Start MATERIAL TO PROCESS

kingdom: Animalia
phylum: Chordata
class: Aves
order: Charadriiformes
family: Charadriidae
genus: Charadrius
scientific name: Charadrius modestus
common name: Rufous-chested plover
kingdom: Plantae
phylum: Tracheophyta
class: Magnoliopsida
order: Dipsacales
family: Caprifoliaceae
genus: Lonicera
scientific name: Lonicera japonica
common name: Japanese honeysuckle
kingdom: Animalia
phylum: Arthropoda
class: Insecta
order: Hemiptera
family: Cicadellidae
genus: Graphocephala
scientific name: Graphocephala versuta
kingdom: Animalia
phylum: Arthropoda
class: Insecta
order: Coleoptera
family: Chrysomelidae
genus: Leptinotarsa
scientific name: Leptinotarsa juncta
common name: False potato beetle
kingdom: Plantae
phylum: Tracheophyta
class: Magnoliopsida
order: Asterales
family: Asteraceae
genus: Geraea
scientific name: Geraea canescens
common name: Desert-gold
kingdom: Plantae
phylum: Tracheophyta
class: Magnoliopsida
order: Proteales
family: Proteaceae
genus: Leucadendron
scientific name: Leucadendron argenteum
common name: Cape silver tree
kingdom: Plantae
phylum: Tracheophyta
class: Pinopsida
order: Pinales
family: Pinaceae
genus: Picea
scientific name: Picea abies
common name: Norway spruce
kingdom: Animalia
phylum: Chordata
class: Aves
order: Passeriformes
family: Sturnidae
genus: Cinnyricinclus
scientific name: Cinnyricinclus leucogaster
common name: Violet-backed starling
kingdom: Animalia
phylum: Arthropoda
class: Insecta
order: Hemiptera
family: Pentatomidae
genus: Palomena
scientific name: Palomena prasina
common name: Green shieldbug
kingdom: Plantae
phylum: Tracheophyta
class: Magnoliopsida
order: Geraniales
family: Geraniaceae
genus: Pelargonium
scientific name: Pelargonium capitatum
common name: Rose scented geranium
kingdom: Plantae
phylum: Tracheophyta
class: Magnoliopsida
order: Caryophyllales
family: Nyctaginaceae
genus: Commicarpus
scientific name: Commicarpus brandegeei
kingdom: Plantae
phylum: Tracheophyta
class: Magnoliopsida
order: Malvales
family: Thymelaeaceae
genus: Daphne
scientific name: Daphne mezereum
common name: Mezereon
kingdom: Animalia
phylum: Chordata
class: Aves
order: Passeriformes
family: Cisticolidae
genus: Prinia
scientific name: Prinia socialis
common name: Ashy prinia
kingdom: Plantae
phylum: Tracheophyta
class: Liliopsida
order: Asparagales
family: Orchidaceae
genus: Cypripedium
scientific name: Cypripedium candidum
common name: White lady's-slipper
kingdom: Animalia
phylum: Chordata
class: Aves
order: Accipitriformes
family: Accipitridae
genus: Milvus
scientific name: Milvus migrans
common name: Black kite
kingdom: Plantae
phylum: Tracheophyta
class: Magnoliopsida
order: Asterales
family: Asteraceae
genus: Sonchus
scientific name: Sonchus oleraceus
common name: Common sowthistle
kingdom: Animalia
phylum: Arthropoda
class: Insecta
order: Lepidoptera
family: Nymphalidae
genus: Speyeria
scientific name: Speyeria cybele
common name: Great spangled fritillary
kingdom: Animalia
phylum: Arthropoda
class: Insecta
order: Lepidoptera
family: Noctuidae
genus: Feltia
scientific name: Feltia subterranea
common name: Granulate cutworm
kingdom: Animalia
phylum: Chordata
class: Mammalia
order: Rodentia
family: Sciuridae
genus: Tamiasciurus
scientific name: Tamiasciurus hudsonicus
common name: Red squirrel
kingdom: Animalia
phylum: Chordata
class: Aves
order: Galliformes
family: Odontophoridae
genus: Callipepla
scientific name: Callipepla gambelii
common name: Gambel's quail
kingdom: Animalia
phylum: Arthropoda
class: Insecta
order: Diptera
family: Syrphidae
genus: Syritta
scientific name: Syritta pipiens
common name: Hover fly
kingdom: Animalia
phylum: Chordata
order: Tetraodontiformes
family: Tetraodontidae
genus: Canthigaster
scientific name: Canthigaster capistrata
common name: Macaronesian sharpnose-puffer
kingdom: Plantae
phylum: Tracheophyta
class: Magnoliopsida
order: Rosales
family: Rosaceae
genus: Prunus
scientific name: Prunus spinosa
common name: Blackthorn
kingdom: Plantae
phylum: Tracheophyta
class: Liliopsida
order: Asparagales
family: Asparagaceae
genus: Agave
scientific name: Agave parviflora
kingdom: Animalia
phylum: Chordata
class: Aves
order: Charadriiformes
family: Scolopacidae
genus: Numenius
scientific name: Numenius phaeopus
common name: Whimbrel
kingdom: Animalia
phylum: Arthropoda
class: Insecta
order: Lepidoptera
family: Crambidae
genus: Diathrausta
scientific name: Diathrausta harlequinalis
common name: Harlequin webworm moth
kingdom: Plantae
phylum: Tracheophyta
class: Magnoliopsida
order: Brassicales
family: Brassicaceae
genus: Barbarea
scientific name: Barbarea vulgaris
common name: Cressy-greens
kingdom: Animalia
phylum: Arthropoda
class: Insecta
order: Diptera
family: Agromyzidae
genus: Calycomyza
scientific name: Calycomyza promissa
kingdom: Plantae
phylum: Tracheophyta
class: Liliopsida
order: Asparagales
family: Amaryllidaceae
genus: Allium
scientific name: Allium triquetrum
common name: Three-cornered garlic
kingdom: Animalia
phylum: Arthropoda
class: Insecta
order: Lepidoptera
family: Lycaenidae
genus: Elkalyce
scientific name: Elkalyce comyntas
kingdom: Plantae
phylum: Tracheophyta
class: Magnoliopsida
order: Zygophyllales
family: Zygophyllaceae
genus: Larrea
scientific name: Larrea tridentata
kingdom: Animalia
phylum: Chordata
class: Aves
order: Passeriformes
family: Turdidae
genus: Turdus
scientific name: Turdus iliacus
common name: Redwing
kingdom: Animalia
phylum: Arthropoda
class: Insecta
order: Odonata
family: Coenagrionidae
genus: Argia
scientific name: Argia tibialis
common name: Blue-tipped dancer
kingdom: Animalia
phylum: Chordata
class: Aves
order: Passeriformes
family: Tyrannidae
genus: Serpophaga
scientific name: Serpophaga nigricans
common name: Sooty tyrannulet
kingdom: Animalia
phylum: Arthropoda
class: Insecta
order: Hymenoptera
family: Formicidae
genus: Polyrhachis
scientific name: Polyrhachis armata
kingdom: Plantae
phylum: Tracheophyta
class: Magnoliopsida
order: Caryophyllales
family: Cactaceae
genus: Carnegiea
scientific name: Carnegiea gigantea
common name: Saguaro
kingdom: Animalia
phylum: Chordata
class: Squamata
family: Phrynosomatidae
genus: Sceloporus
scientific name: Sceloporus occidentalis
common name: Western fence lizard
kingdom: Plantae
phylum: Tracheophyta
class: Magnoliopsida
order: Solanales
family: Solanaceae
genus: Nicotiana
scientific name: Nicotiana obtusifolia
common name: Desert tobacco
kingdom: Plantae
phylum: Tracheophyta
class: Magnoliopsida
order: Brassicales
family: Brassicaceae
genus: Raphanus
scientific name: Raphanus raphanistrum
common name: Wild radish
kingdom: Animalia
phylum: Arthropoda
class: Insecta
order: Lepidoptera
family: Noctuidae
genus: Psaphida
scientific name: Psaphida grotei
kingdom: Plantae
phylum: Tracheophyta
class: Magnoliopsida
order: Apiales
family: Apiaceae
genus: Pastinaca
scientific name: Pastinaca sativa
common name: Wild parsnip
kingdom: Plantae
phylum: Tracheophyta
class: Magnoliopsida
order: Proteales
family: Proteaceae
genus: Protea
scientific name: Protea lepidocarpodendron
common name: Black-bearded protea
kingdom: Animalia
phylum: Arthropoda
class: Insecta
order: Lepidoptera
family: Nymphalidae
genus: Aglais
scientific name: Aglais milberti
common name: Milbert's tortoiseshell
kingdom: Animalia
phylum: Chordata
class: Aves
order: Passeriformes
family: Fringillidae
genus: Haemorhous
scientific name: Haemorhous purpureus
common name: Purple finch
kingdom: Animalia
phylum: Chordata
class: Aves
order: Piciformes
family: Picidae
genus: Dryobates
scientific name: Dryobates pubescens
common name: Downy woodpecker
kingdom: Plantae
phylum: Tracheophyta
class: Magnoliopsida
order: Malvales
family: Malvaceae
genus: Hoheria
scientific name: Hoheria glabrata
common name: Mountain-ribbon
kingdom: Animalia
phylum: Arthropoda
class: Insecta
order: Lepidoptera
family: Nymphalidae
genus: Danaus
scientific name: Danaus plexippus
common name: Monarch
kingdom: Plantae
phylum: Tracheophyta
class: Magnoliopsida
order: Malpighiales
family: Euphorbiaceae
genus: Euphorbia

End MATERIAL TO PROCESS

YOUR INSTRUCTIONS: Please begin at the line that has "family: Pinaceae" and stop after the line that has "family: Geraniaceae", and give only those lines of the data again, replacing "common name" with "vernacular name" and leaving everything else unchanged.

ANSWER TO THE TASK:
family: Pinaceae
genus: Picea
scientific name: Picea abies
vernacular name: Norway spruce
kingdom: Animalia
phylum: Chordata
class: Aves
order: Passeriformes
family: Sturnidae
genus: Cinnyricinclus
scientific name: Cinnyricinclus leucogaster
vernacular name: Violet-backed starling
kingdom: Animalia
phylum: Arthropoda
class: Insecta
order: Hemiptera
family: Pentatomidae
genus: Palomena
scientific name: Palomena prasina
vernacular name: Green shieldbug
kingdom: Plantae
phylum: Tracheophyta
class: Magnoliopsida
order: Geraniales
family: Geraniaceae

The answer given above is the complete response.